XI domenica Tempo Ordinario (16 giugno 2024)

La richiesta avanzata al Padre, nella preghiera della Colletta, di “accogliere con fiducia e coltivare con pazienza”, il “seme del suo regno” (la sua azione amorosa e liberatrice a nostro favore), “sparso nei nostri cuori” da Lui stesso, appare quanto mai opportuna, perché fa riferimento a due atteggiamenti – la fiducia e la pazienza – particolarmente impegnativi in questi tempi.

Le nostre relazioni, più che dalla reciproca fiducia, sembrano spesso regolate dalla pretesa e dal sospetto. La pretesa di tenere tutto sotto controllo, di avere dagli altri ascolto e disponibilità a dare quanto ci attendiamo da loro. Il sospetto che gli altri non siano interessati a noi, ben disposti nei nostri confronti e, quando ci assicurano che lo sono, il sospetto (il timore) che lo siano per un proprio tornaconto.

Anche la pazienza non risulta particolarmente apprezzata (nonostante il detto popolare che la identifica come “la virtù dei forti”), per diverse ragioni. Una in particolare sembra mettere fuori gioco la pazienza, squalificandola come perdita di tempo, rinuncia ad agire: l’immediatezza del risultato garantita dai moderni strumenti comunicativi ci rende persone incapaci di attendere, di operare senza la pretesa di immediati risultati, riscontri.
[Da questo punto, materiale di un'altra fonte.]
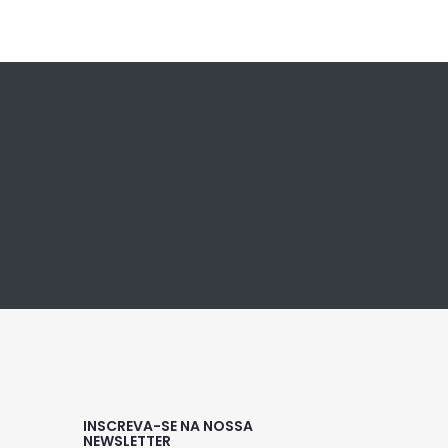
INSCREVA-SE NA NOSSA
NEWSLETTER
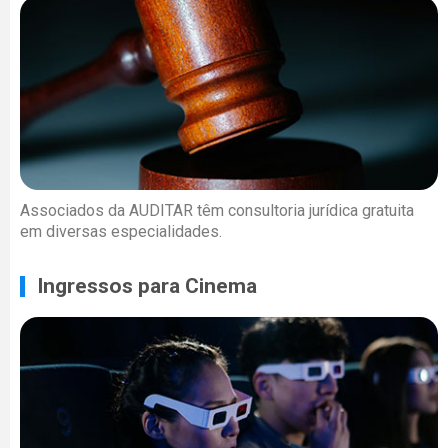
Associados da AUDITAR têm consultoria jurídica gratuita
em diversas especialidades.
Ingressos para Cinema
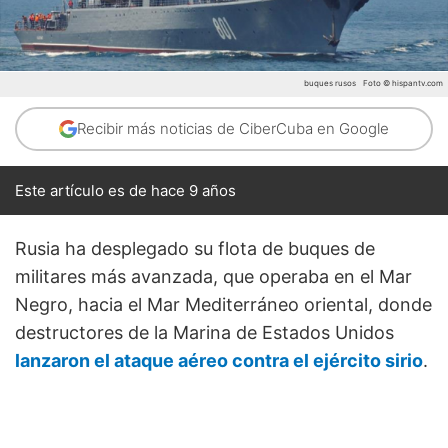
buques rusos
Foto © hispantv.com
Recibir más noticias de CiberCuba en Google
Este artículo es de hace 9 años
Rusia ha desplegado su flota de buques de
militares más avanzada, que operaba en el Mar
Negro, hacia el Mar Mediterráneo oriental, donde
destructores de la Marina de Estados Unidos
lanzaron el ataque aéreo contra el ejército sirio
.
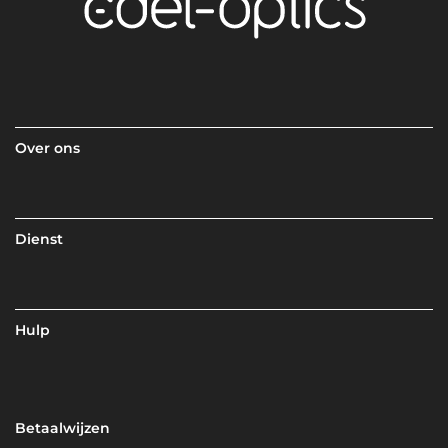
Over ons
Dienst
Hulp
Betaalwijzen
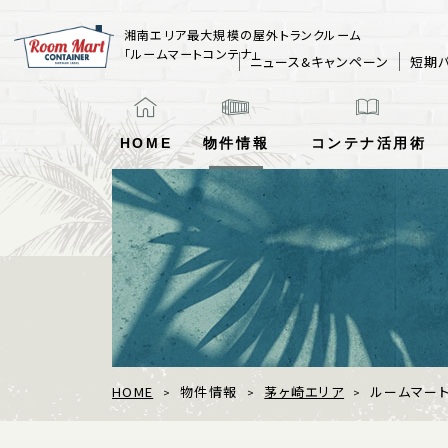
湘南エリア最大規模の屋外トランクルーム
「ルームマートコンテナ」
ニュース&キャンペーン
短期
HOME
物件情報
コンテナ
活用術
HOME
物件情報
茅ヶ崎エリア
ルームマー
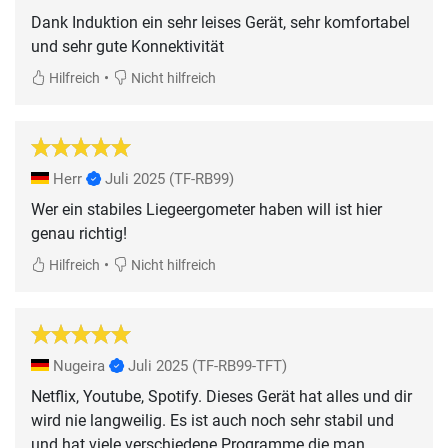
Dank Induktion ein sehr leises Gerät, sehr komfortabel
und sehr gute Konnektivität
•
Hilfreich
Nicht hilfreich
Herr
Juli 2025
(TF-RB99)
Wer ein stabiles Liegeergometer haben will ist hier
genau richtig!
•
Hilfreich
Nicht hilfreich
Nugeira
Juli 2025
(TF-RB99-TFT)
Netflix, Youtube, Spotify. Dieses Gerät hat alles und dir
wird nie langweilig. Es ist auch noch sehr stabil und
und hat viele verschiedene Programme die man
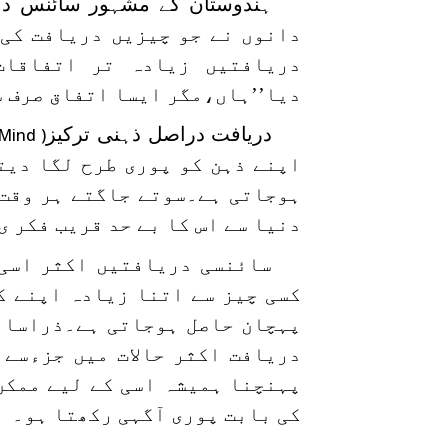
ہندوستان کے مشہور سائنس دا
دانوں نے جو چیزیں دریافت کی 
دریافتیں زیادہ تر اتفاقات
دیا’’ہاں،مگر ایسا اتفاق صرف سا
دریافت دراصل ذہنی ترکیز
Mind )
اپنے ذہن کو پوری طرح لگا دیت
ہوجاتی ہے۔سوتے جاگتے ہر وقت 
دنیا سے اس کا بے حد قریب فکر ی
سائنسی دریافتیں اکثر اسی 
کسی چیز سے اتنا زیادہ اپنے ک
پہچان حاصل ہوجاتی ہے۔ذراسا ا
دریافت اکثر حالات میں جزءسے 
پہنچنا ہمیشہ اسی کے لیے ممکن 
کی بابت پوری آگہی رکھتا ہو۔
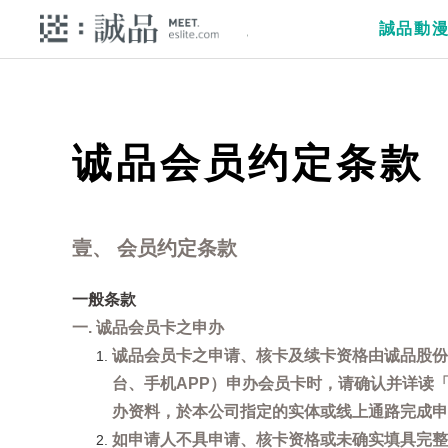
誠品動
诚品会员约定条款
壹、 会员约定条款
一般条款
一. 诚品会员卡之申办
诚品会员卡之申请、核卡及续卡资格由诚品股份
台、手机APP）申办会员卡时，请确认并详读
办资料，於本公司指定的实体或线上通路完成申
如申请人不具申请、核卡资格或未确实填具完整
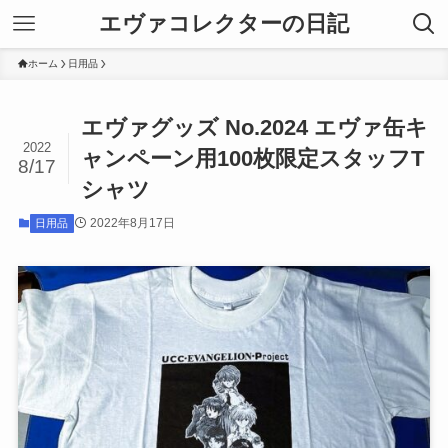
エヴァコレクターの日記
ホーム
日用品
エヴァグッズ No.2024 エヴァ缶キ
2022
ャンペーン用100枚限定スタッフT
8/17
シャツ
2022年8月17日
日用品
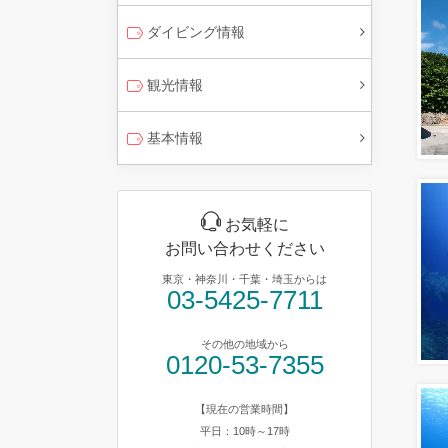
ダイビング情報
観光情報
基本情報
お気軽に
お問い合わせください
東京・神奈川・千葉・埼玉からは
03-5425-7711
その他の地域から
0120-53-7355
【現在の営業時間】
平日：10時～17時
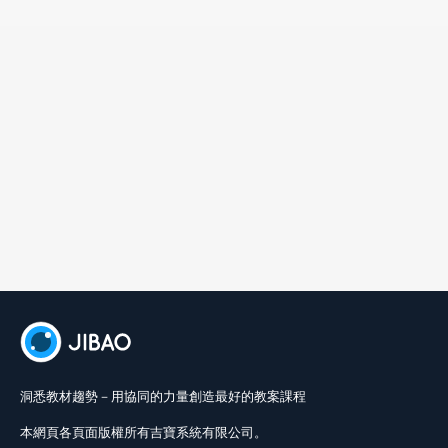
洞悉教材趨勢－用協同的力量創造最好的教案課程
本網頁各頁面版權所有吉寶系統有限公司。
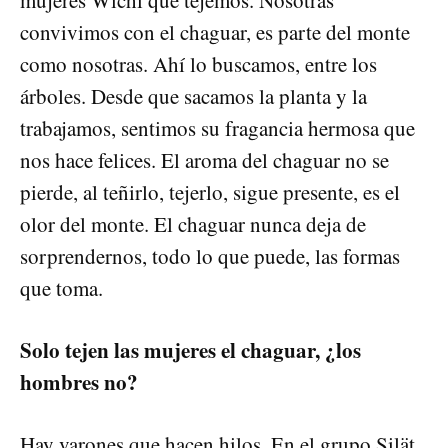
convivimos con el chaguar, es parte del monte
como nosotras. Ahí lo buscamos, entre los
árboles. Desde que sacamos la planta y la
trabajamos, sentimos su fragancia hermosa que
nos hace felices. El aroma del chaguar no se
pierde, al teñirlo, tejerlo, sigue presente, es el
olor del monte. El chaguar nunca deja de
sorprendernos, todo lo que puede, las formas
que toma.
Solo tejen las mujeres el chaguar, ¿los
hombres no?
Hay varones que hacen hilos. En el grupo Silät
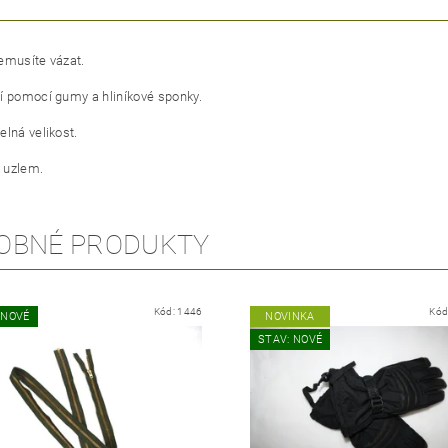
emusíte vázat.
í pomocí gumy a hliníkové sponky.
elná velikost.
 uzlem.
OBNÉ PRODUKTY
Kód:
1446
Kód
 NOVÉ
NOVINKA
STAV: NOVÉ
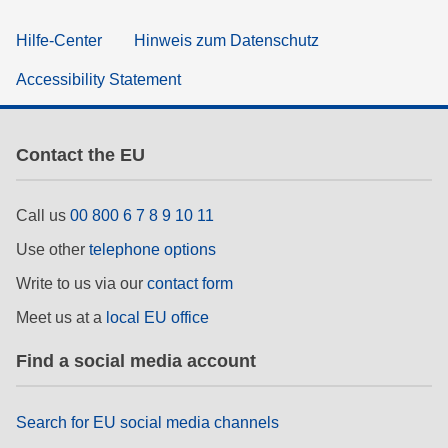
Hilfe-Center
Hinweis zum Datenschutz
Accessibility Statement
Contact the EU
Call us
00 800 6 7 8 9 10 11
Use other
telephone options
Write to us via our
contact form
Meet us at a
local EU office
Find a social media account
Search for EU social media channels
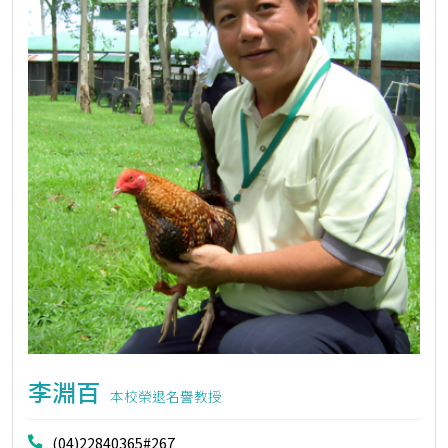
李淵百
本校榮退名譽教授
(04)22840365#267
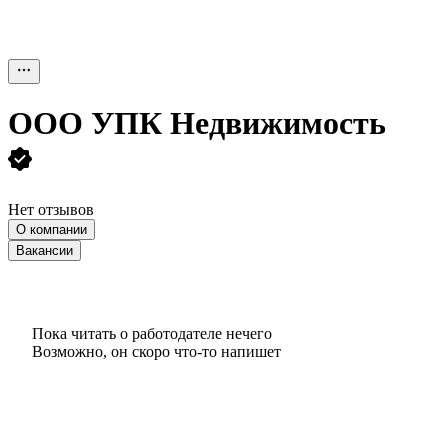
ООО
УПК Недвижимость
Нет отзывов
О компании
Вакансии
Пока читать о работодателе нечего
Возможно, он скоро что‑то напишет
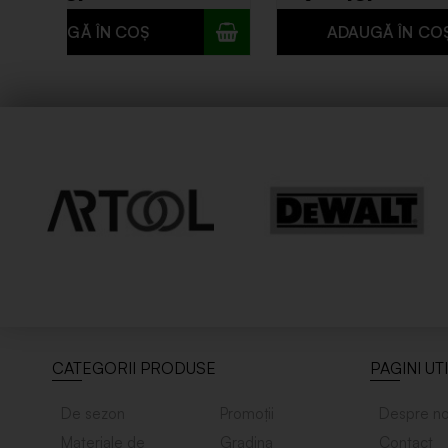
CATEGORII PRODUSE
PAGINI UT
De sezon
Promoții
Despre no
Materiale de
Gradina
Contact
Non c’è più bisogno di cercare “con pazienza” un’informazione, di reperire materiale per la propria ricerca e riflessione, perché tutto ci viene offerto velocemente, in tempo reale.

Anche il nostro rapporto con il Signore soffre, a volte, di una fragile fiducia e di una mancanza di pazienza. Basta una contrarietà nella vita, una difficoltà, un accadimento negativo, per mettere in questione la nostra fiducia in Dio, nella sua buona disposizione verso di noi. Capita anche di non essere fiduciosi e pazienti di fronte all’azione di Dio nella nostra vita e in questi tempi così travagliati.

Le due parabole raccontate da Gesù nel vangelo appena proclamato (Mc 4,26-34), mentre c’invitano a non perdere la fiducia nell’azione di Dio, a saper attendere con pazienza i frutti di questa azione, ci rivelano anche le ragioni della nostra fiducia e pazienza. Gesù ci ricorda che l’azione di Dio nella storia degli uomini (la presenza del suo regno) non presenta i tratti di un avvenimento clamoroso, visibile, ma ha i tratti del seme che un contadino getta nel terreno e che “germoglia e cresce”, senza che il contadino lo possa immediatamente verificare, ma deve attendere, per la mietitura, “quando il frutto è maturo”.

Ancora l’azione di Dio nella storia degli uomini, appare spesso irrilevante, dimessa, rispetto alle tante azioni degli uomini, come “un granello di senape, che quando viene seminato sul terreno è il più piccolo di tutti i semi che sono sul terreno”. Come quel granello di senape non resta per sempre “il più piccolo”, perché “quando viene seminato cresce e diventa più grande di tutte le piante dell’orto e fa rami così grandi che gli uccelli del cielo possono fare il nido alla sua ombra”, così l’amore di Dio agisce nella vita delle persone, nella nostra storia, quando è riconosciuto, accolto, corrisposto.

L’invito delle due parabole è ad aver fiducia nell’azione dell’amore di Dio e pazienza nell’attendere i frutti di questo amore all’opera anche oggi, di questi tempi, anche quando sembra scomparire nel terreno di avvenimenti che lo nascondono o che sembrano renderlo irrilevante.

E’ a questa fiducia e pazienza che fa riferimento l’apostolo Paolo nella seconda lettura (Cfr 2Cor 5,6-10), quando scrive che noi “sempre pieni di fiducia e sapendo che siamo in esilio lontano dal Signore, finché abitiamo nel corpo – camminiamo infatti nella fede e non nella visione – siamo pieni di fiducia”.